It’s time to stop. Stop the hustle. I am enough. Just as I am. Right where I am. That hustle way of life ain’t for me. No, not for this slow living girl… devoted to creating a wild + sacred life. So, it’s about damn time I put down those feelings of guilt, of wondering, and of pondering how or if I should imitate the hustle lifestyle. And it’s time to bask in the glory and ok-ness of living + embodying exactly what my soul is telling me is right for me. So, with this post, on this cold, foggy, snowy nordic Saturday morning that’s exactly what I am doing.
Somehow, all of the creative things I do have become a production for, well, you. Over the years, my mind has increasingly turned to thinking about what you will think about what I post. Will it lead to a contact? Will I inspire? Will I receive feedback? Will I be able to grow a business?
And all of this, combined with my complete inability + complete dislike of hustling, meant that I have kind of continually second-guessed myself. Knowing I am not made for this business, hustle, work your ass off way of living… but not knowing what else to do or be.

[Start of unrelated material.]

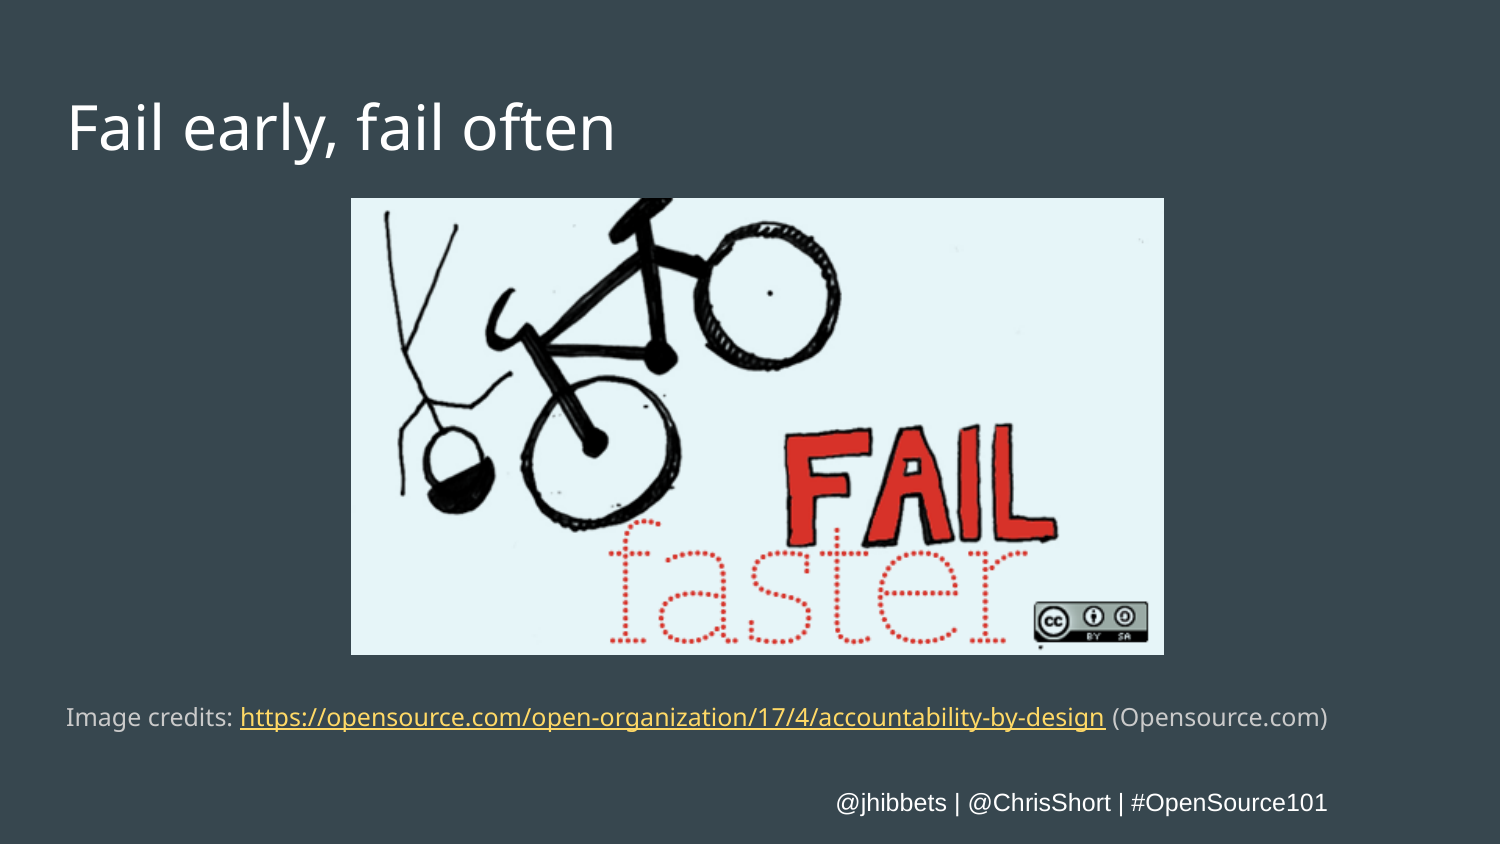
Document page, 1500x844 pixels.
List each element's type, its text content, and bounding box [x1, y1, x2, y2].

list Image credits: https://opensource.com/open-organization/17/4/accountability-by-design (Opensource.com) [51, 686, 1449, 750]
title Fail early, fail often [51, 72, 1449, 167]
picture [351, 198, 1164, 655]
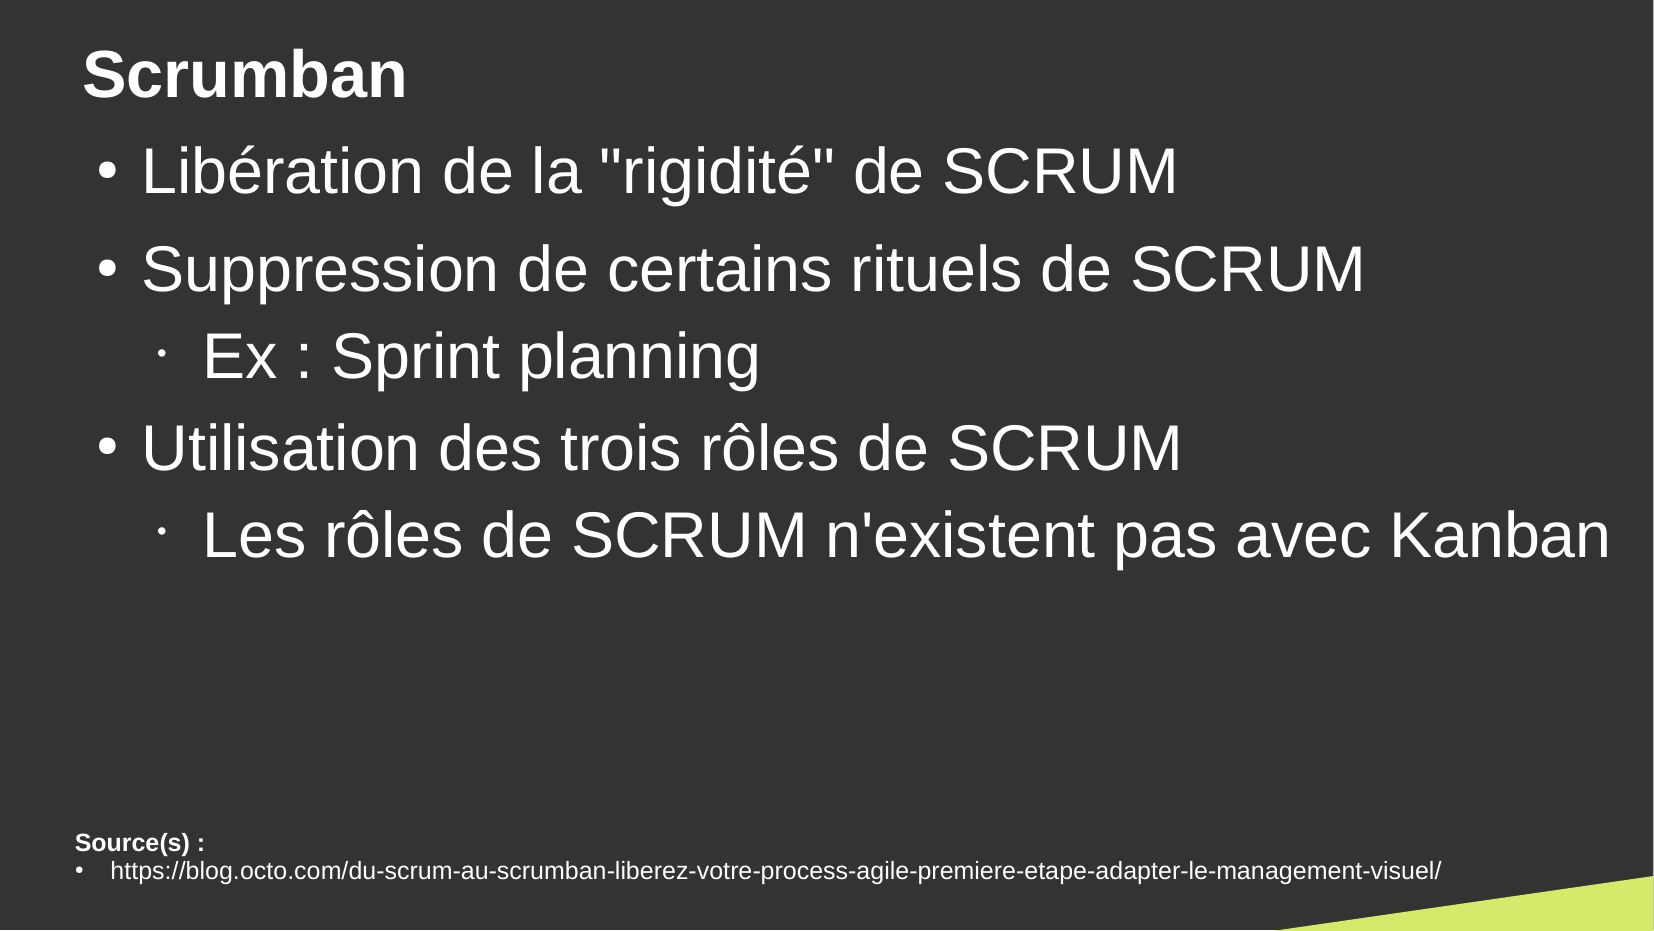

How I am + how to get ahead seemed to not line up. Leaving me feeling empty + stuck lately.
But, of course it all didn’t line up. I’m like a round soul trying to fit into a square life. I need slow flow. I need my life to unfold. I need to be present. And I need it all in my ways of living. But, there are plenty of people out there who live slow, intentional, magical lives – and can “hustle” their businesses into success. And I have admired them so much that I began to question why I couldn’t find the balance or desire.
Why can’t I find it? Because I don’t have it. It’s not me. It’s not my way. And, finally, hallelujah, I’m letting that pressure go. I’m letting it all go. Releasing it all. Stepping even more deeply into myself. And, I’m doing it right now, today, on this Saturday morning. As I write to you, but not for you.
It’s time to strip down to basics. To simplify. To not give two shits about the right way or the wrong way. Embrace my authenticity. And to create only for my own spiritual documentation. To write + photograph + plan from the medicine of my soul. To just reconnect with why I create… which is to heal my own spirit, to slow my own life down, to follow my own calling, to evolve + embody my soul’s way of living, to be faithful + devoted to who I am created to be.
I may even put down my pen + my journal, in order to allow myself to reconnect with the written word here. This is where I love to create + write + post. And, for the past however long, I have planned out + thought deeply about each post… instead of just posting. So, that’s why you’re getting a Saturday morning thoughts post today.
Ok. Now, I’m gonna take this reflection a little deeper… The production for others, both here + on my social media, has been mostly (but not totally!) because of my desire (pressure?) to create a business where I am flexible + free. Working from home or from wherever. Of course, every single post that I share comes from deep in my soul, and they are always me sharing my truth, but also always with a little thought in the back of my head if this is the post that will go viral, or if this is the post that will help my business start off.
But, slowly I am accepting + realizing that I’ve been thinking crazy. This isn’t who I am. My “business” has not taken off because I haven’t done anything. I haven’t hustled. And that’s because I hate business. And I don’t like or crave or feel motivated to hustle. I mean, seriously, if you know me, would you ever use that word to describe me?!
You see, not only do I live a slow, wild, sacred life – which leaves no room in my soul for hustling – I also have very meaningful work already. And I’m good at what I do. Plus, I always have the opportunity to grow, which is just a personal choice/attitude anyway.
But, for some reason, in my pursuit of a free + flexible life, I have not given the life I already have the proper credit. For some reason, I have thought that I am settling if I just sink into my daily job. Which I do actually already love.
Still… that freedom + flexibility. I find myself feeling jealous of those who have it. Something in me still wants it. Yet, perhaps I just want the image of what I see. Because I still don’t want my own business. And I don’t think that it’s because it’s too hard for me or that I can’t learn it. It’s because I have no passion for it. It doesn’t align with my soul.
I actually have everything I could ever ask for. So, it’s time to let go + release + heal + celebrate.
No more hustle thoughts behind my blog posts or social media presence. My intention is still, and always will be, to inspire. But, I’ll let my life, my words, my images do the talking. No planning something in the hopes that it leads to some business venture. No focus on the end, but only on the journey. It’s time to sink into + enjoy my daily work even more, trusting that I am always exactly where I need to be. It’s time to return to just casting my creative shit out there into the cosmos, letting it land and move where it will.
It’s time to stop the hustle + just be present in this moment with the intention to live it fully.
Oh, happy weekend to all of you out there. Hope it’s a magical one. xoxo. liz.